:: PETUNJUK TUGAS ::
Ubahlah paragraf dalam kutipan di bawah yang diawali "Pada zaman dulu sastra lisan Lampung" menjadi daftar singkat yang tetap memuat fakta-fakta utamanya.

:: KUTIPAN ::

February 10, 2009

Nasib Sastra Lampung, Penaka Kerakap di Atas Batu

Catatan Keprihatinan atas Lepasnya Hadiah Sastra Rancage 2009*


Oleh Christian Heru Cahyo Saputro**

HADIAH sastra Rancage 2009 untuk sastra berbahasa Lampung terlepas dari tangan Lampung. Padahal dengan susah payah Udo Z Karzi melalui karyanya Mak Dawah Mak Dibingi berhasil merintis dan memboyong Rancage ke Sang Bumi Ruwai Jurai tahun 2008 lalu. Apakah ini menandakan ulun Lampung yang konon punya Piil makin tak peduli dengan kehidupan sastra dan bahasanya?

Lampung sama halnya dengan daerah-daerah lainnya mempunyai tradisi sastra lisan. Di Lampung sastra lisan merupakan bagian dari suatu kebudayaan yang tumbuh dan berkembang di tengah masyarakatnya. Sastra lisan sendiri diturunkan secara turun temurun secara lisan dalam bahasa daerah Lampung dan sudah menjadi milik masyarakatnya. Tetapi kini keberadaan sastra lisan Lampung, penaka kerakap di atas batu, hidup segan mati tak mau.

Pada zaman dulu sastra lisan Lampung biasa disampaikan oleh para orang tua kepada anak-nanak atau cucunya pada waktu senggang, ---atau sebagai pengantar menjelang tidur. Sedangkan tujuannya adalah untuk menyampaikan ajaran-ajaran agama, petuah-petuah, hukum-hukum, kepada anak cucu mereka.

Selain itu, sastra lisan juga bisa didengar dan dinikmati pada acara-acara adat misalnya, pada acara upacara khitanan, mengerjakan kebun, pesta perkawinan atau begawi.

Kini karena pengaruh sarana hiburan seperti radio, televisi dan film—sastra lisan Lampung sudah sangat kurang diperhatikan oleh masyarakatnya. Dan kemungkinan besar sebagai salah satu penyebab utamanya karena bahasa Lampung sebagai bahasa pengantarnya mulai ditinggalkan oleh penuturnya (baca: penduduk Lampung asli).

:: DATA YANG TERSEDIA ::
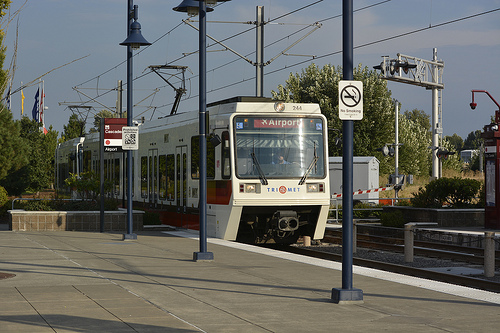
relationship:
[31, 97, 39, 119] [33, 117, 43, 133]
flag from pole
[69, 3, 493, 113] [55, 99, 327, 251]
cord above train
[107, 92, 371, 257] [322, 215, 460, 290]
train travels on tracks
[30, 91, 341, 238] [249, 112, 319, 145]
train has marque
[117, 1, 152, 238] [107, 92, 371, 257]
pole near train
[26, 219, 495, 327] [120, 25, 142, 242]
platform has pole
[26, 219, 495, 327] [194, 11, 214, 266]
platform has pole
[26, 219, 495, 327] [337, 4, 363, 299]
platform has pole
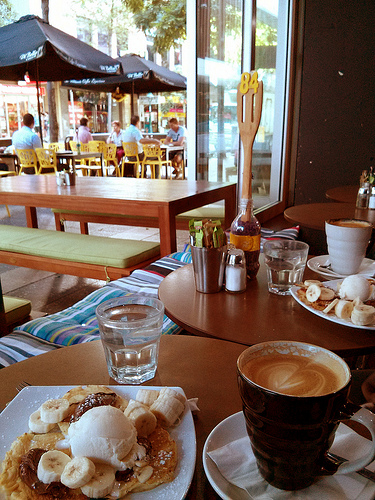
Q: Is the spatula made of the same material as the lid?
A: No, the spatula is made of wood and the lid is made of metal.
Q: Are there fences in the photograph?
A: No, there are no fences.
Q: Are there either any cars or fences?
A: No, there are no fences or cars.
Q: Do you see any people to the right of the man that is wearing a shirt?
A: Yes, there are people to the right of the man.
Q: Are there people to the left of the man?
A: No, the people are to the right of the man.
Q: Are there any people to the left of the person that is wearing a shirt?
A: No, the people are to the right of the man.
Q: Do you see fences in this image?
A: No, there are no fences.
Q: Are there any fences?
A: No, there are no fences.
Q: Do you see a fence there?
A: No, there are no fences.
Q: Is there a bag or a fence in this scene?
A: No, there are no fences or bags.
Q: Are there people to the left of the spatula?
A: Yes, there is a person to the left of the spatula.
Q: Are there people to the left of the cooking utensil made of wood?
A: Yes, there is a person to the left of the spatula.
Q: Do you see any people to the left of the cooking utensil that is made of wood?
A: Yes, there is a person to the left of the spatula.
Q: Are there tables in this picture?
A: Yes, there is a table.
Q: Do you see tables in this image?
A: Yes, there is a table.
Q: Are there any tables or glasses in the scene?
A: Yes, there is a table.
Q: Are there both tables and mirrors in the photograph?
A: No, there is a table but no mirrors.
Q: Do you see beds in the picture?
A: No, there are no beds.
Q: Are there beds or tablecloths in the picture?
A: No, there are no beds or tablecloths.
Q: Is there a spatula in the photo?
A: Yes, there is a spatula.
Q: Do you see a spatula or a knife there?
A: Yes, there is a spatula.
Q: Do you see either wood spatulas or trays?
A: Yes, there is a wood spatula.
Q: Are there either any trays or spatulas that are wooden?
A: Yes, the spatula is wooden.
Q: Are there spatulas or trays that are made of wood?
A: Yes, the spatula is made of wood.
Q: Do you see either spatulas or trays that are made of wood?
A: Yes, the spatula is made of wood.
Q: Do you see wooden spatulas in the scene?
A: Yes, there is a wood spatula.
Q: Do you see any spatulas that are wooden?
A: Yes, there is a spatula that is wooden.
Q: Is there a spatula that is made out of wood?
A: Yes, there is a spatula that is made of wood.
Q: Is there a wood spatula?
A: Yes, there is a spatula that is made of wood.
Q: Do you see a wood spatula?
A: Yes, there is a spatula that is made of wood.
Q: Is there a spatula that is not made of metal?
A: Yes, there is a spatula that is made of wood.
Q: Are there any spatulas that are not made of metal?
A: Yes, there is a spatula that is made of wood.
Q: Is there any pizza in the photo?
A: No, there are no pizzas.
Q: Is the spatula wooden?
A: Yes, the spatula is wooden.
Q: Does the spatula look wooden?
A: Yes, the spatula is wooden.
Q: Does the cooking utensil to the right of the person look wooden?
A: Yes, the spatula is wooden.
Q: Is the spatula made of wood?
A: Yes, the spatula is made of wood.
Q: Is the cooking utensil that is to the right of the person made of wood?
A: Yes, the spatula is made of wood.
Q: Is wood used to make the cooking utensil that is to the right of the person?
A: Yes, the spatula is made of wood.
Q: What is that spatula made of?
A: The spatula is made of wood.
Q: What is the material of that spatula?
A: The spatula is made of wood.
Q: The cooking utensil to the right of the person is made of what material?
A: The spatula is made of wood.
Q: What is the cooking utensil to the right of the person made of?
A: The spatula is made of wood.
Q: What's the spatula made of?
A: The spatula is made of wood.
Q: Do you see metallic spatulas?
A: No, there is a spatula but it is wooden.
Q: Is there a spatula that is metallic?
A: No, there is a spatula but it is wooden.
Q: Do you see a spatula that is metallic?
A: No, there is a spatula but it is wooden.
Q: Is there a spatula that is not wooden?
A: No, there is a spatula but it is wooden.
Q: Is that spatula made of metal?
A: No, the spatula is made of wood.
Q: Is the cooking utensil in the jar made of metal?
A: No, the spatula is made of wood.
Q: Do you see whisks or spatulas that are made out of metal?
A: No, there is a spatula but it is made of wood.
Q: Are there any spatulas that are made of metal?
A: No, there is a spatula but it is made of wood.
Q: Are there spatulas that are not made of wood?
A: No, there is a spatula but it is made of wood.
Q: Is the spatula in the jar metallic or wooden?
A: The spatula is wooden.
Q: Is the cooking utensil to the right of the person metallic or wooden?
A: The spatula is wooden.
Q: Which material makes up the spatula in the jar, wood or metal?
A: The spatula is made of wood.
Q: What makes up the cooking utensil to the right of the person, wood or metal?
A: The spatula is made of wood.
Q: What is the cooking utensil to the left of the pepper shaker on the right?
A: The cooking utensil is a spatula.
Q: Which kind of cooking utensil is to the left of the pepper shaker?
A: The cooking utensil is a spatula.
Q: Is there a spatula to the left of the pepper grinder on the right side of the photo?
A: Yes, there is a spatula to the left of the pepper grinder.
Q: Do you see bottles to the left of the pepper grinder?
A: No, there is a spatula to the left of the pepper grinder.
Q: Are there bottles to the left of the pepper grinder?
A: No, there is a spatula to the left of the pepper grinder.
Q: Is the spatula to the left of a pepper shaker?
A: Yes, the spatula is to the left of a pepper shaker.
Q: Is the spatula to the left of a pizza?
A: No, the spatula is to the left of a pepper shaker.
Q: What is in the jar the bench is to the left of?
A: The spatula is in the jar.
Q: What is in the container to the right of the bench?
A: The spatula is in the jar.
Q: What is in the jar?
A: The spatula is in the jar.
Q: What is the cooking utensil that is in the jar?
A: The cooking utensil is a spatula.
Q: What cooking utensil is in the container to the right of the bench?
A: The cooking utensil is a spatula.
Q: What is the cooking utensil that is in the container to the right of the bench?
A: The cooking utensil is a spatula.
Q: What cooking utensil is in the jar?
A: The cooking utensil is a spatula.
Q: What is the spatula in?
A: The spatula is in the jar.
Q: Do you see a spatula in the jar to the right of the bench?
A: Yes, there is a spatula in the jar.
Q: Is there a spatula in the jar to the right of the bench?
A: Yes, there is a spatula in the jar.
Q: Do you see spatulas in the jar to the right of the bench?
A: Yes, there is a spatula in the jar.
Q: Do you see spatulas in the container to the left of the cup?
A: Yes, there is a spatula in the jar.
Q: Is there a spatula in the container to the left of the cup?
A: Yes, there is a spatula in the jar.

:: JAWABAN TERTULIS ::
- Dahulu, sastra lisan Lampung biasa disampaikan oleh para orang tua kepada anak atau cucu mereka.
- Penyampaiannya dilakukan pada waktu senggang atau sebagai pengantar menjelang tidur.
- Tujuannya adalah menyampaikan ajaran agama, petuah, dan hukum kepada anak cucu.